STUDY TEXT.

━━━━━━━━━━━━━━━━

BOWEL CANCER MAY BE DETECTED EARLIER

BOWEL CANCER MAY BE DETECTED EARLIER

Meat loaded diets are the leading cause of bowel cancer in the Western world. suggest new research.

Bowel cancer, or colorectal cancer, is the second most common cause of cancer related deaths in the Western world due to late diagnosis.

For people who suffer from Lynch syndrome, a condition that affects the colon by carrying what is known as a mismatched and repair gene, the susceptibility to suffer from bowel cancer, the diagnosis seems to be diagnosed late.

It comes as a PhD student at the University of Helsinki, Marjaana Pussila, and her team at the ‘DNA mismatch repair and cancer’ group have found that through their genetically engineered mice that the western diet had a huge part to play in contracting the disease in people with the syndrome..

The Western diet which consists of rich fats, low fibre, vitamin D and folate playing a crucial role in its development but the detection in the changes of the colon could be found too late.

Researchers used a mouse model of the Lynch syndrome, the most common form of inherited colon cancer, and carried out a long term diet experiment on the mice.

Lynch syndrome carriers have inherited one healthy and one mutated mismatch repair gene, with an 80% risk of developing cancer.

“The Western-style diet seemed to be a severe risk factor, since 80% of cancers were detected in WD fed mice,” says Ms Pussila.

However, it was found that no typical Lynch syndrome tumour characteristics, such as lack of the mismatch repair gene, were detected which suggests that the decrease of this gene expression may be sufficient to induce the development of tumours.

Ms Pussila said: “It has been generally assumed that the development of cancer in Lynch syndrome carriers needs an inactivation of both the mismatch repair gene alleles, or pairs, involved, thus causing microsatellite instability.

However, our studies have shown that this is not necessarily the case, since a severely decreased amount of MIh1 without loss of the second allele and without microsatellite instability appears to be enough to provoke the development of tumours,” says Ms Pussila.

━━━━━━━━━━━━━━━━

(Collected data entries)
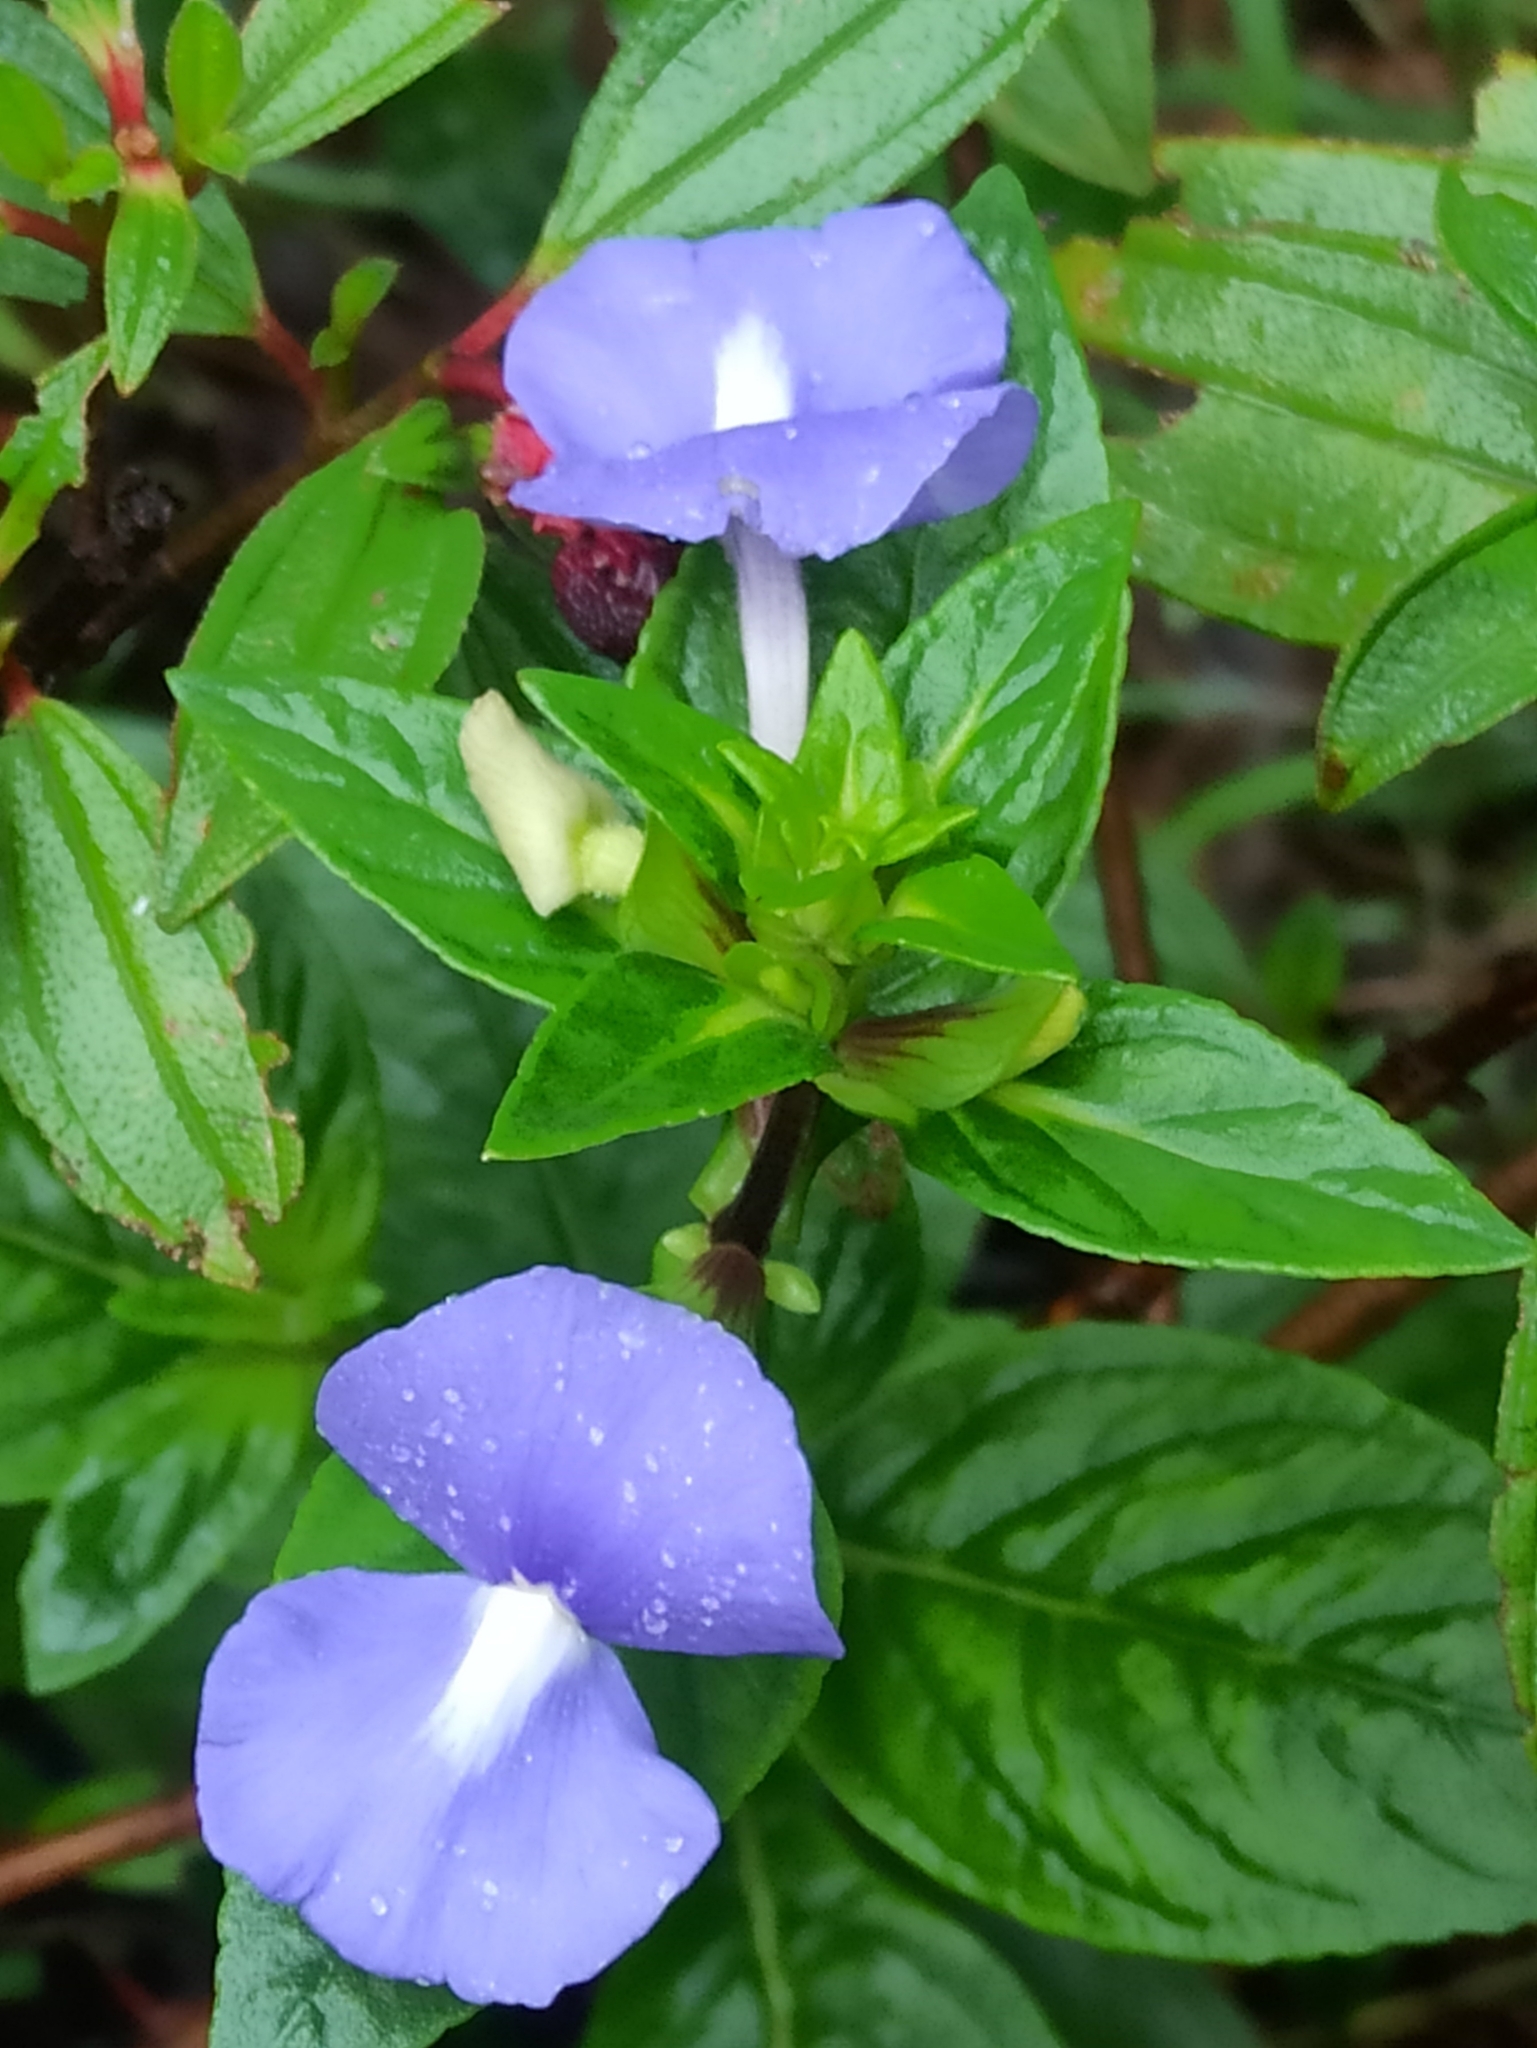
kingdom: Plantae
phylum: Tracheophyta
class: Magnoliopsida
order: Lamiales
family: Plantaginaceae
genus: Matourea
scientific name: Matourea azurea
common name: Amazon blue
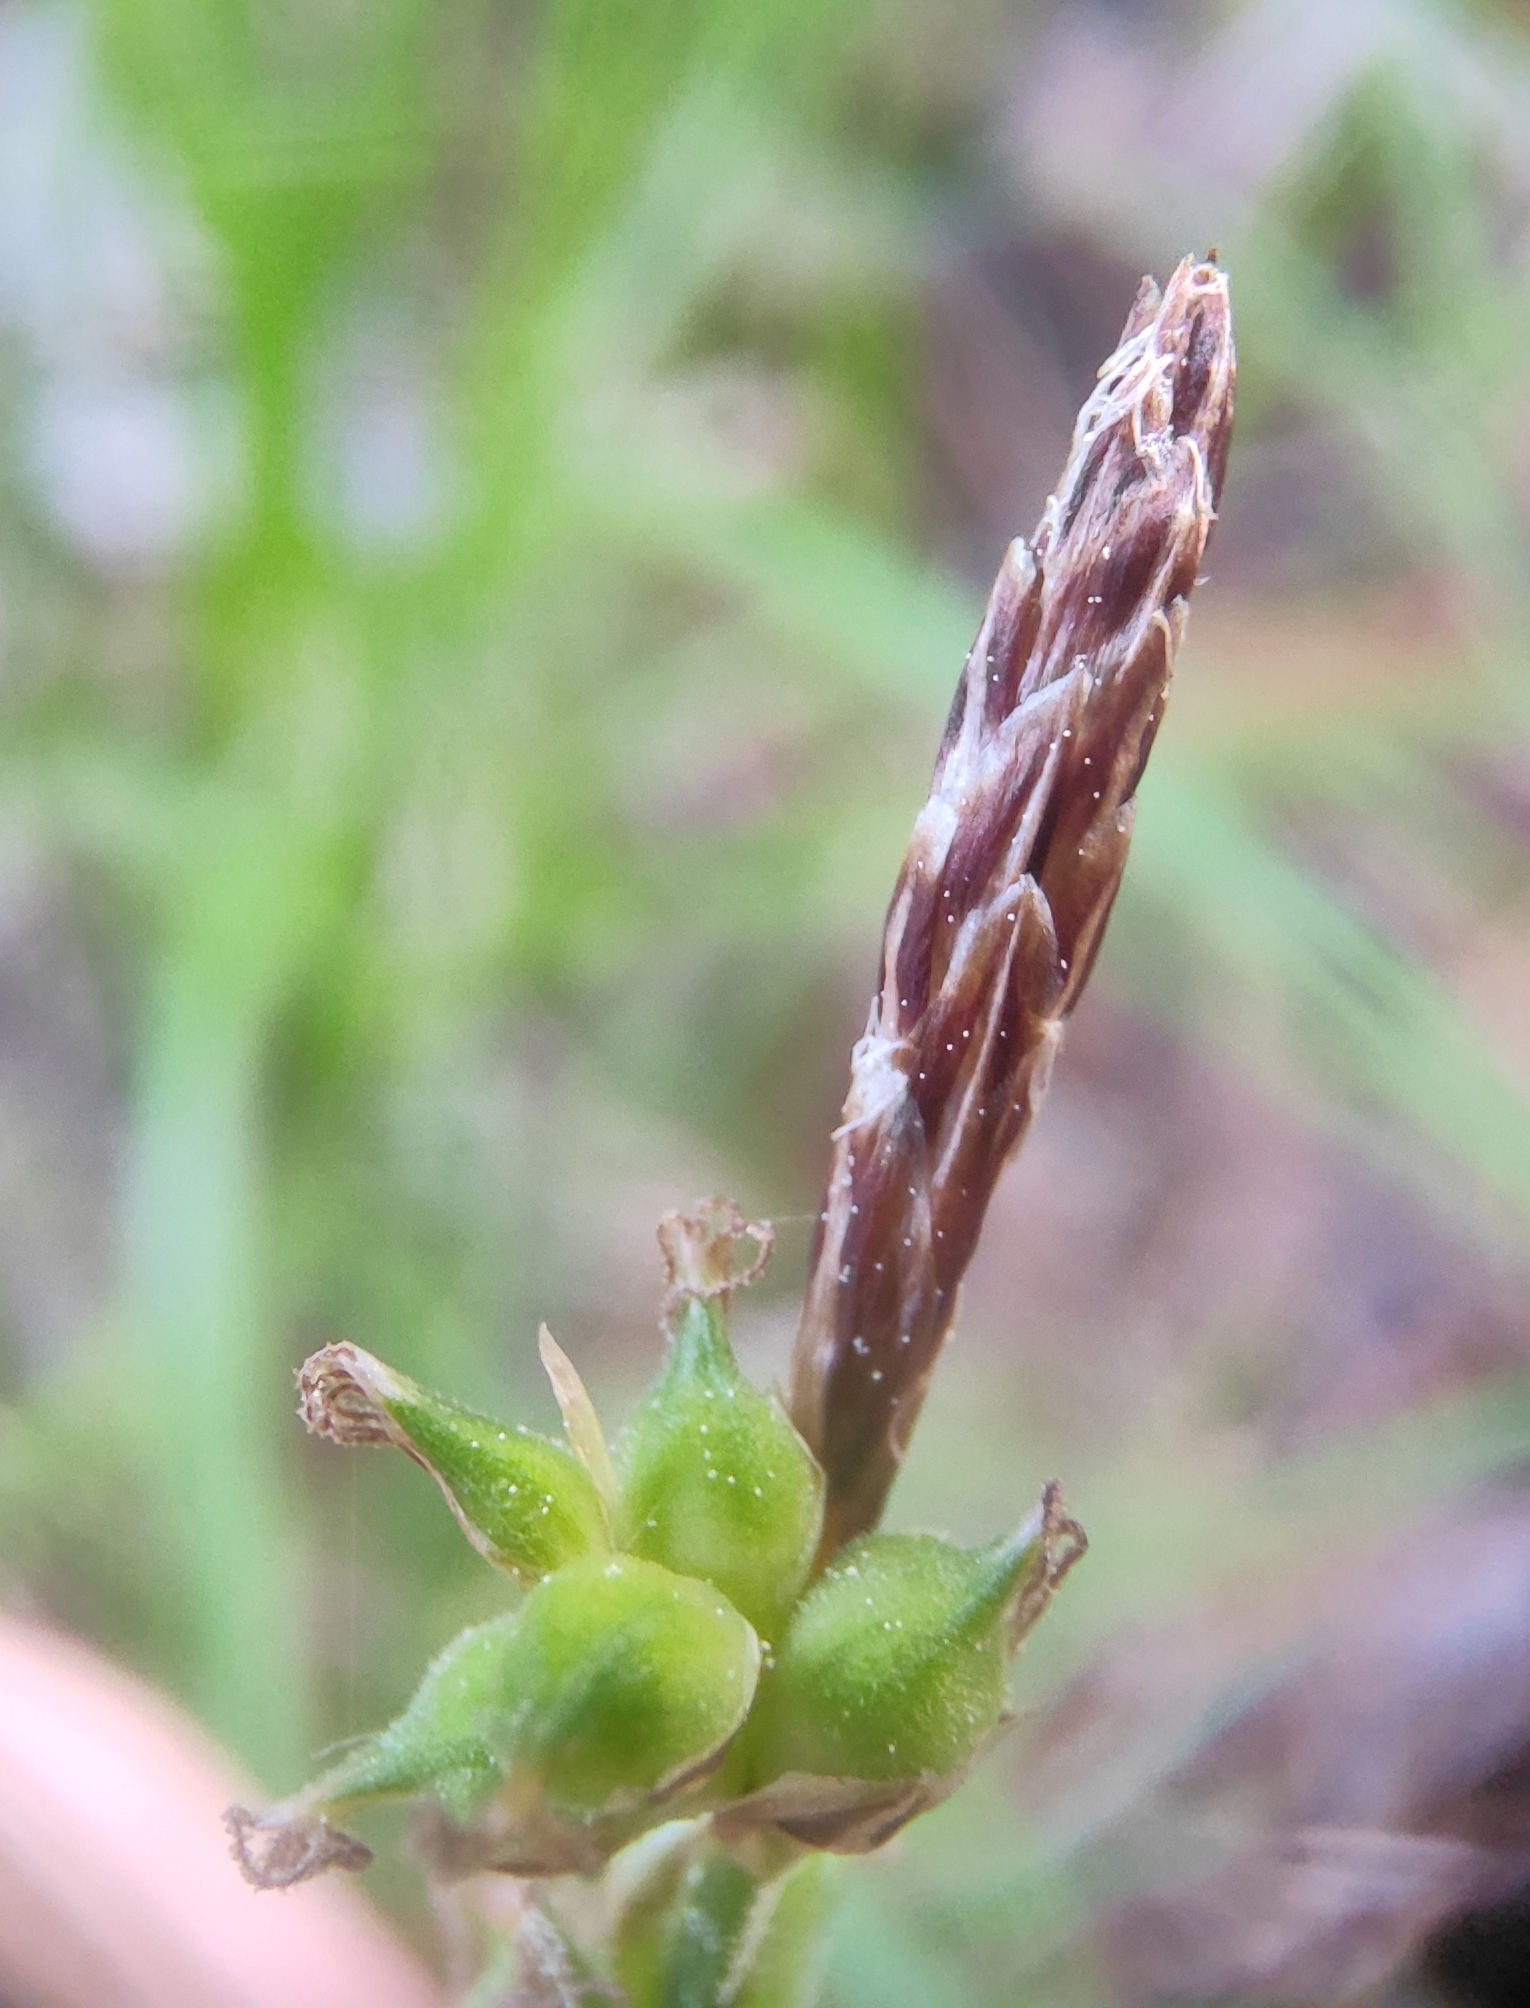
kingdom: Plantae
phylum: Tracheophyta
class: Liliopsida
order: Poales
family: Cyperaceae
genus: Carex
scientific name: Carex globularis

━━━━━━━━━━━━━━━━

YOUR INSTRUCTIONS.
Copy the part of the bowel cancer article from "It comes as" to "of developing cancer." word for word. Work only from the bowel cancer article and nothing else.

ANSWER.
It comes as a PhD student at the University of Helsinki, Marjaana Pussila, and her team at the ‘DNA mismatch repair and cancer’ group have found that through their genetically engineered mice that the western diet had a huge part to play in contracting the disease in people with the syndrome..

The Western diet which consists of rich fats, low fibre, vitamin D and folate playing a crucial role in its development but the detection in the changes of the colon could be found too late.

Researchers used a mouse model of the Lynch syndrome, the most common form of inherited colon cancer, and carried out a long term diet experiment on the mice.

Lynch syndrome carriers have inherited one healthy and one mutated mismatch repair gene, with an 80% risk of developing cancer.